#### Assignment
Only the lines from the one containing "29,-12 204,-29 116,-5" through the one containing "M504,686l18,4" should be printed, exactly as they appear below, with both ends included.
┌─ Data section
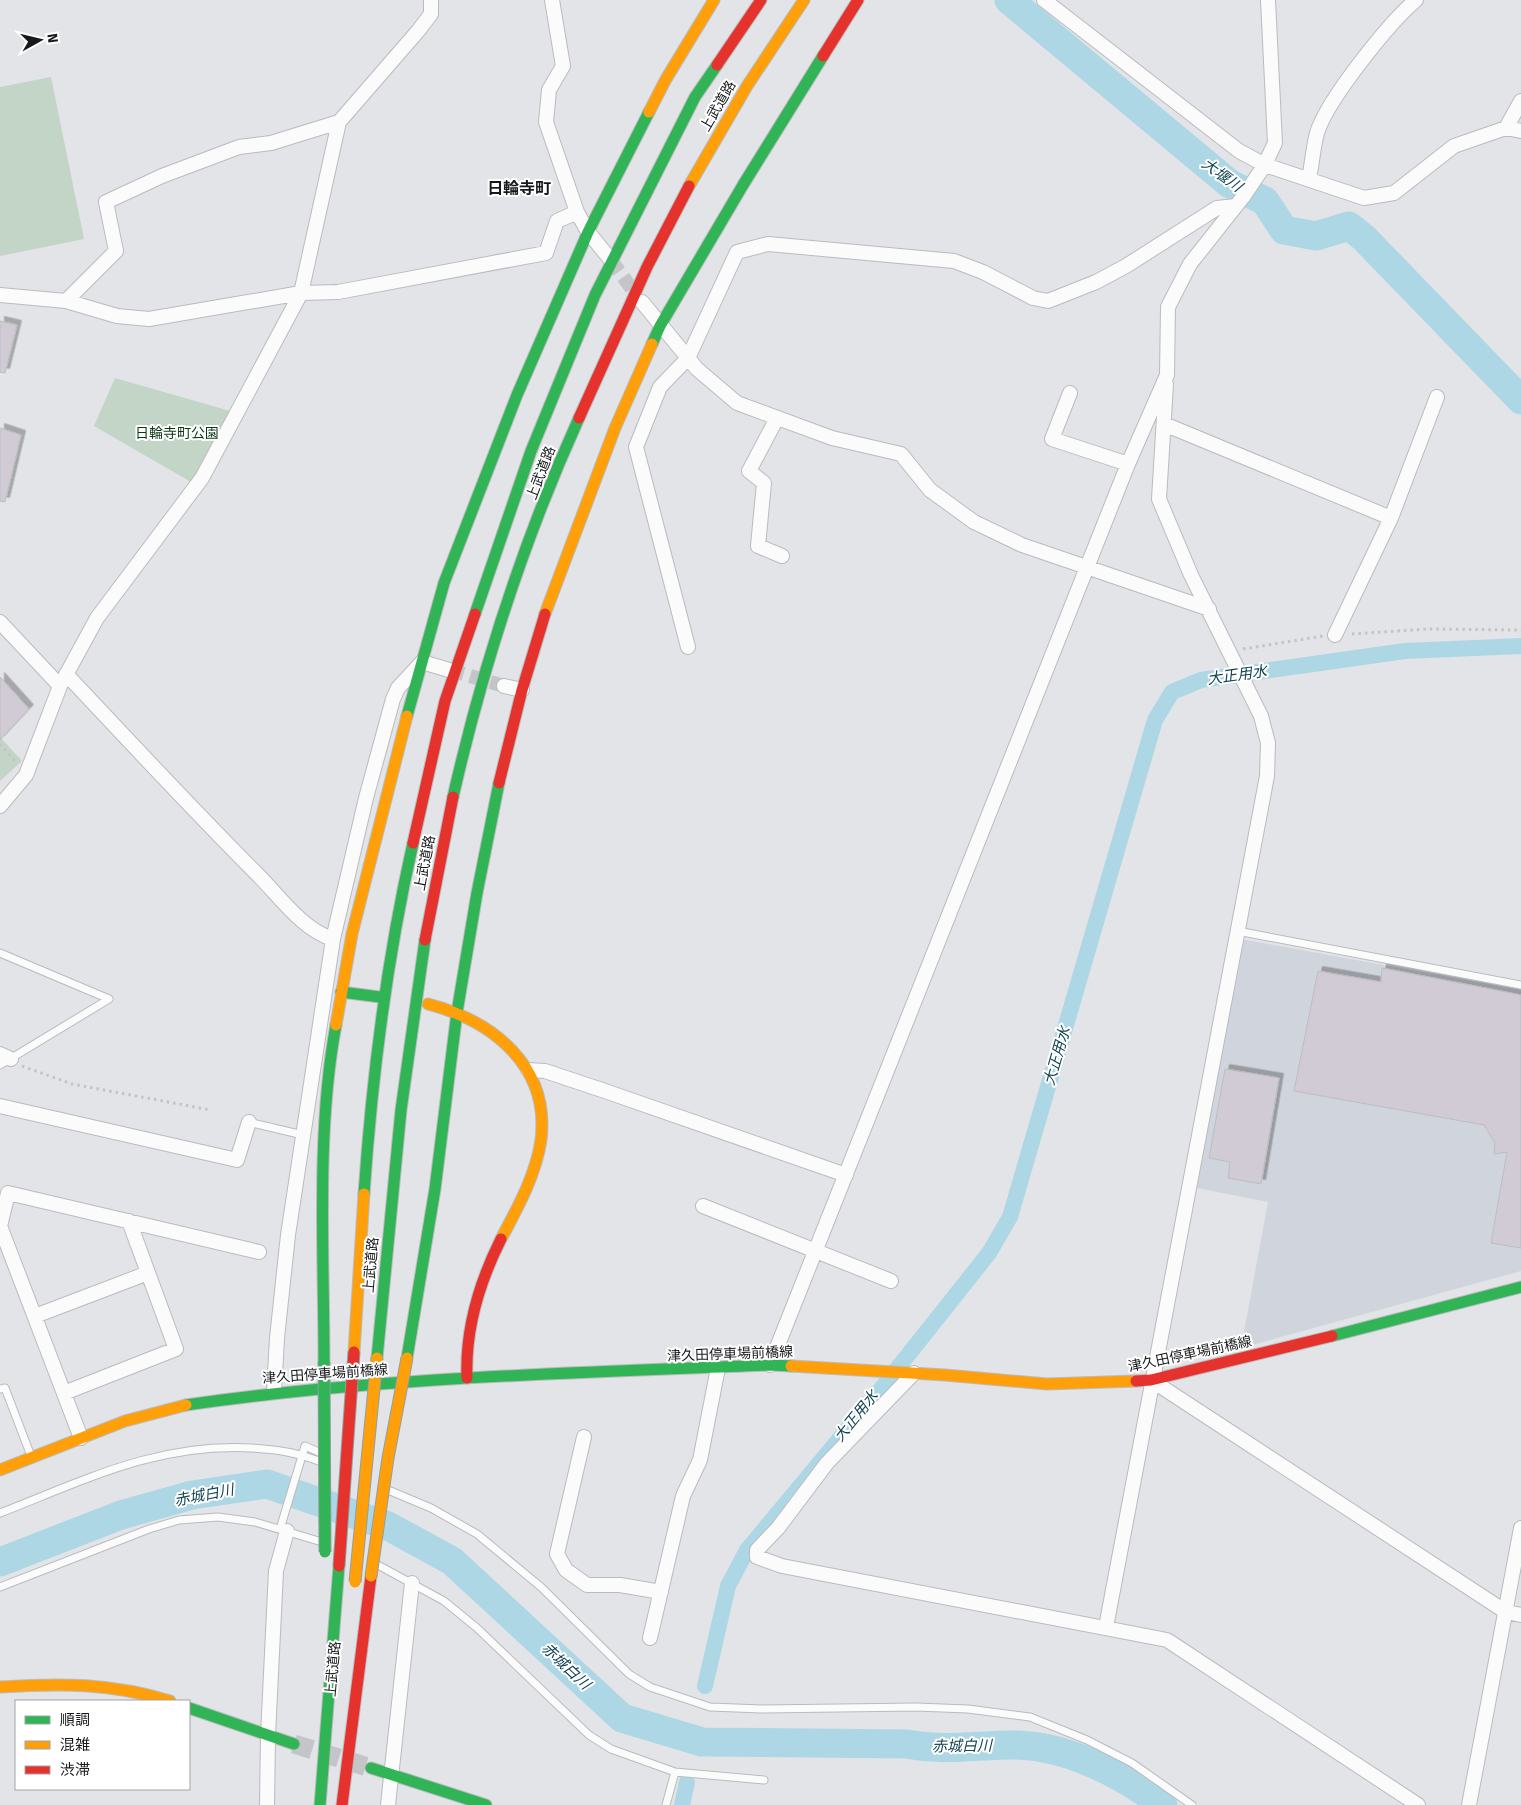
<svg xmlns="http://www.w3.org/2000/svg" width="1521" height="1805" viewBox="0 0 1521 1805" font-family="'Fira Sans','Noto Sans JP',sans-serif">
<defs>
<filter id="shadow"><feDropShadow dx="4.5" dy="-4.5" stdDeviation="0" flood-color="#0004"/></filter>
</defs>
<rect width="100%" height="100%" fill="#e2e4e7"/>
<path fill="#d0d5dd" d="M1241,939l280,51v281l-280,77 27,-146 -76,-15z"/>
<path fill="#c2d5c6" d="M51,77l33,162 -84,17v-169z
M115,378l115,33 -39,71 -97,-56z
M0,737l22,24 -22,20z"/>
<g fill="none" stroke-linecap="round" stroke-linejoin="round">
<path stroke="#aed7e5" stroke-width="16" d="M705,1686l23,-100 19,-36 138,-166 104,-131 21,-36 145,-497 17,-28 29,-12 204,-29 116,-5
M682,1805l5,-23"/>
<path stroke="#aed7e5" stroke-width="29" d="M1009,0l221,184 35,17 19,29 32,6 33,-10 15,12 157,162
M0,1562l121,-47 71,-20 75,-11 121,42 64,35 170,157 80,24 205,2c35,7 71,1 106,1 53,0 109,29 150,60"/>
</g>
<path fill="#d0cbd4" stroke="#bdbdbf" filter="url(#shadow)" d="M0,321l17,4 -12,48 -5,-1z
M0,428l21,7 -16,67 -5,-1z
M0,677l29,32 -29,31z
M1382,968l139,27v253l-30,-5 16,-91 -13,2 1,-11 -11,-18 -190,-34 24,-120 63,11z
M1225,1069l54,9 -18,106 -33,-6 2,-16 -21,-4z"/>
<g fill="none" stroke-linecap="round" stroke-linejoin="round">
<path stroke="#c4c5c8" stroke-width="14" stroke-dasharray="14 7" stroke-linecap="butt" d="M611,260l26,36
M450,670l54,16"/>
<path stroke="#c4c5c8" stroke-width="19" stroke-dasharray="19 9" stroke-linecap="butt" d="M294,1744l77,24"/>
<defs>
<path id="lane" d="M1237,931l284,54
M0,953l109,46
M0,1065l109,-66
M248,1122l55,13
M0,1389l5,-1 26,68
M388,1490l43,18 46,26 64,53 88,87 21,13 60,20 52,2 154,-2 52,2 62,8 57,23 45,23 60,42
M0,1513c85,-33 157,-70 251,-65 24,1 47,4 70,14
M280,1529l25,-83 16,7
M376,1564l68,37 33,27 112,107 22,14 64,23
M0,1587l149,-58 30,-9 39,-3 37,5 67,20
M666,1805l9,-33 89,8"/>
<path id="street" d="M552,0l11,66 -14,24 -3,32 31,90 11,20 23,28
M1044,0l195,151 26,14 99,33 30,-5 60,-47 52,-18 15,3
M1506,128l15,-27
M1309,179c3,-15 4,-31 8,-46 10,-33 72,-110 99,-133
M0,295l66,6 51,15 32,3 152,-26 37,-1 208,-39 11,-32 20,-9
M66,301l50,-50 -10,-49 56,-26 77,-29 32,-4 68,-21
M642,302l55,67 40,34 95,35 69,16 29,36 44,32 48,23 187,64
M1070,393l-18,46 76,25
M777,418l-28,53 15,12 -6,63 24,10
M1164,424l227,94
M0,622l60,64
M1335,635l56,-117 46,-121
M688,647l-52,-200 24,-60 28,-29 49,-106 31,-8 186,17 29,11 50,26 15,3 48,-19 30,-16 91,-58 19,-2
M66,674c64,68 127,136 192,201 22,22 45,55 75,64
M504,686l18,4
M0,806l26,-31 34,-89 37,-68 105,-140 99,-185 38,-171 79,-91 13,-17v-14
M0,1054l11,5
M528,1070l17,1 60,20 241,84
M0,1106l237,54 12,-38
M703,1206l188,75
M0,1226l8,-33 251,59
M0,1226l81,212
M35,1316l113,-43
M770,1365l358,-901 39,-89 1,-68 22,-43 53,-67 21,-31 11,-23 -7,-143
M914,1373l-87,90 -49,65 -21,22v7l25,9 385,74 251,165
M1151,1380l355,232 15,3
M274,1392l3,-54 11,-103 45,-296 33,-141 27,-99 5,-11 24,-26 27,8
M64,1393l112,-44 -47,-128
M584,1437l-27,117 9,16 21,15h33l41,7
M1106,1627l161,-851 1,-33 -7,-27 -70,-141 -32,-76 7,-115
M650,1638l33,-142 17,-36 18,-92
M267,1805l1,-70 8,-164 11,-40
M388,1805l24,-222
M1469,1805l52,-277"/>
<path id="fast" d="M652,344l8,-18 83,-141 80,-129
M475,614l56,-163 64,-156 100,-198 22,-32
M407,716l37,-133 73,-188 71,-163 61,-120
M453,797c29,-127 72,-260 126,-379
M341,992l39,5
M364,1194c8,-118 23,-236 49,-351
M1332,1336l189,-49
M377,1358l24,-248 24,-170
M407,1358l28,-169 22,-177 20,-119 22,-110
M324,1362c0,-108 -8,-231 12,-337
M186,1405c193,-28 389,-32 584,-40l21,1
M189,1708l105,36
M371,1768l115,37
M320,1805l19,-239"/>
<path id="slow" d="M649,112l17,-33 48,-79
M689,186l58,-100 57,-86
M545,614l70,-186 37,-84
M428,1004c65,17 122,62 113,136 -5,35 -24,69 -40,99
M336,1025l16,-91 55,-218
M354,1352l10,-158
M791,1366l154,9 102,9 89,-3
M0,1470l125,-49 61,-16
M0,1687c61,-4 111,-4 170,14"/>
<path id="jam" d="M823,56l35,-56
M717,65l44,-65
M579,418l68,-151 42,-81
M499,783l23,-93 23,-76
M413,843l32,-142 30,-87
M425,940l28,-143
M467,1378c-2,-50 12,-95 34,-139
M1136,1381l15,-1 181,-44
M342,1805l29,-229"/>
</defs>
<use href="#lane" stroke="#babbbe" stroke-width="9"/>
<use href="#street" stroke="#babbbe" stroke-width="16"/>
<use href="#fast" stroke="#babbbe" stroke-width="13"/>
<use href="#slow" stroke="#babbbe" stroke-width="13"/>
<use href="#jam" stroke="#babbbe" stroke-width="13"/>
<path stroke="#c4c4c6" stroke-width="3" stroke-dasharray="2.5 4" stroke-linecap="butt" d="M1352,634l76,-5 93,1
M1243,649l80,-13
M0,744l17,19
M22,1066l50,18 139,26"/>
<use href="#lane" stroke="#fbfbfb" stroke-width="7"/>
<use href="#street" stroke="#fbfbfb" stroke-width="14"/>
<use href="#fast" stroke="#30b455" stroke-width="11"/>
<use href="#slow" stroke="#ff9f0a" stroke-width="11"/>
<use href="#jam" stroke="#e5322d" stroke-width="11"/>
<defs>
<path id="fast-bridge" d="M324,1362l1,190"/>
<path id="slow-bridge" d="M371,1576l17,-118 19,-100
M355,1582l22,-224"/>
<path id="jam-bridge" d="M339,1566l15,-214"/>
</defs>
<use href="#fast-bridge" stroke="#919fa3" stroke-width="13" stroke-linecap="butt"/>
<use href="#slow-bridge" stroke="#919fa3" stroke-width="13" stroke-linecap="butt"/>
<use href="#jam-bridge" stroke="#919fa3" stroke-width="13" stroke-linecap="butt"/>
<use href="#fast-bridge" stroke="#30b455" stroke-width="11"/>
<use href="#slow-bridge" stroke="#ff9f0a" stroke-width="11"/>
<use href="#jam-bridge" stroke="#e5322d" stroke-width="11"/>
</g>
<g text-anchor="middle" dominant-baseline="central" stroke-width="4" stroke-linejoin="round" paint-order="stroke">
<g font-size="14" fill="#17181a" stroke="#fff">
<text transform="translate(718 106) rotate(-60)">上武道路</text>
<text transform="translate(541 473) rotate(-69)">上武道路</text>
<text transform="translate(425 863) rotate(-79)">上武道路</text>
<text transform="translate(371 1265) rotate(-85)">上武道路</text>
<text transform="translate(730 1354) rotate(-2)">津久田停車場前橋線</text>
<text transform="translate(1190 1354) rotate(-12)">津久田停車場前橋線</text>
<text transform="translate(325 1374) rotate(-4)">津久田停車場前橋線</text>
<text transform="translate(333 1669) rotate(-85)">上武道路</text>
</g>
<g font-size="14" fill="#0d3816" stroke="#fff">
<text x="177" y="433">日輪寺町公園</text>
</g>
<g font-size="15" font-style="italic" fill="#124452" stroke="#fff">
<text transform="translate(1222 175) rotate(36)">大堰川</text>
<text transform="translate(1237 675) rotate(-8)">大正用水</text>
<text transform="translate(1057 1056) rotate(-74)">大正用水</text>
<text transform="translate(856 1416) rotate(-51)">大正用水</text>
<text transform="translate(204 1495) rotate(-11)">赤城白川</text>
<text transform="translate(566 1666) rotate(43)">赤城白川</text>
<text transform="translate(962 1746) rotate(-1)">赤城白川</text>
</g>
<g font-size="16" font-weight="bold" fill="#17181a" stroke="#fff">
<text x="519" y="188">日輪寺町</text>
</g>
</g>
<rect x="15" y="1700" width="175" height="90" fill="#ffffff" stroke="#a2a3a3"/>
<rect x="25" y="1716" width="25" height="8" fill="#30b455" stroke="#a2a3a3"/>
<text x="60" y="1725" font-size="15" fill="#17181a">順調</text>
<rect x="25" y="1741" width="25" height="8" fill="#ff9f0a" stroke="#a2a3a3"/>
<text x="60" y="1750" font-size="15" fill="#17181a">混雑</text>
<rect x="25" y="1766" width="25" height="8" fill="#e5322d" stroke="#a2a3a3"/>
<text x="60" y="1775" font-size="15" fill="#17181a">渋滞</text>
<g transform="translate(40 40) rotate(82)" stroke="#ffffff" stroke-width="4" paint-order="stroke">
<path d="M0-4L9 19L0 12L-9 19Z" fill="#17181a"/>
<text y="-8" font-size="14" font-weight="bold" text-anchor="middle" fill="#17181a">N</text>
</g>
</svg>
└─
#### Finished task
<path stroke="#aed7e5" stroke-width="16" d="M705,1686l23,-100 19,-36 138,-166 104,-131 21,-36 145,-497 17,-28 29,-12 204,-29 116,-5
M682,1805l5,-23"/>
<path stroke="#aed7e5" stroke-width="29" d="M1009,0l221,184 35,17 19,29 32,6 33,-10 15,12 157,162
M0,1562l121,-47 71,-20 75,-11 121,42 64,35 170,157 80,24 205,2c35,7 71,1 106,1 53,0 109,29 150,60"/>
</g>
<path fill="#d0cbd4" stroke="#bdbdbf" filter="url(#shadow)" d="M0,321l17,4 -12,48 -5,-1z
M0,428l21,7 -16,67 -5,-1z
M0,677l29,32 -29,31z
M1382,968l139,27v253l-30,-5 16,-91 -13,2 1,-11 -11,-18 -190,-34 24,-120 63,11z
M1225,1069l54,9 -18,106 -33,-6 2,-16 -21,-4z"/>
<g fill="none" stroke-linecap="round" stroke-linejoin="round">
<path stroke="#c4c5c8" stroke-width="14" stroke-dasharray="14 7" stroke-linecap="butt" d="M611,260l26,36
M450,670l54,16"/>
<path stroke="#c4c5c8" stroke-width="19" stroke-dasharray="19 9" stroke-linecap="butt" d="M294,1744l77,24"/>
<defs>
<path id="lane" d="M1237,931l284,54
M0,953l109,46
M0,1065l109,-66
M248,1122l55,13
M0,1389l5,-1 26,68
M388,1490l43,18 46,26 64,53 88,87 21,13 60,20 52,2 154,-2 52,2 62,8 57,23 45,23 60,42
M0,1513c85,-33 157,-70 251,-65 24,1 47,4 70,14
M280,1529l25,-83 16,7
M376,1564l68,37 33,27 112,107 22,14 64,23
M0,1587l149,-58 30,-9 39,-3 37,5 67,20
M666,1805l9,-33 89,8"/>
<path id="street" d="M552,0l11,66 -14,24 -3,32 31,90 11,20 23,28
M1044,0l195,151 26,14 99,33 30,-5 60,-47 52,-18 15,3
M1506,128l15,-27
M1309,179c3,-15 4,-31 8,-46 10,-33 72,-110 99,-133
M0,295l66,6 51,15 32,3 152,-26 37,-1 208,-39 11,-32 20,-9
M66,301l50,-50 -10,-49 56,-26 77,-29 32,-4 68,-21
M642,302l55,67 40,34 95,35 69,16 29,36 44,32 48,23 187,64
M1070,393l-18,46 76,25
M777,418l-28,53 15,12 -6,63 24,10
M1164,424l227,94
M0,622l60,64
M1335,635l56,-117 46,-121
M688,647l-52,-200 24,-60 28,-29 49,-106 31,-8 186,17 29,11 50,26 15,3 48,-19 30,-16 91,-58 19,-2
M66,674c64,68 127,136 192,201 22,22 45,55 75,64
M504,686l18,4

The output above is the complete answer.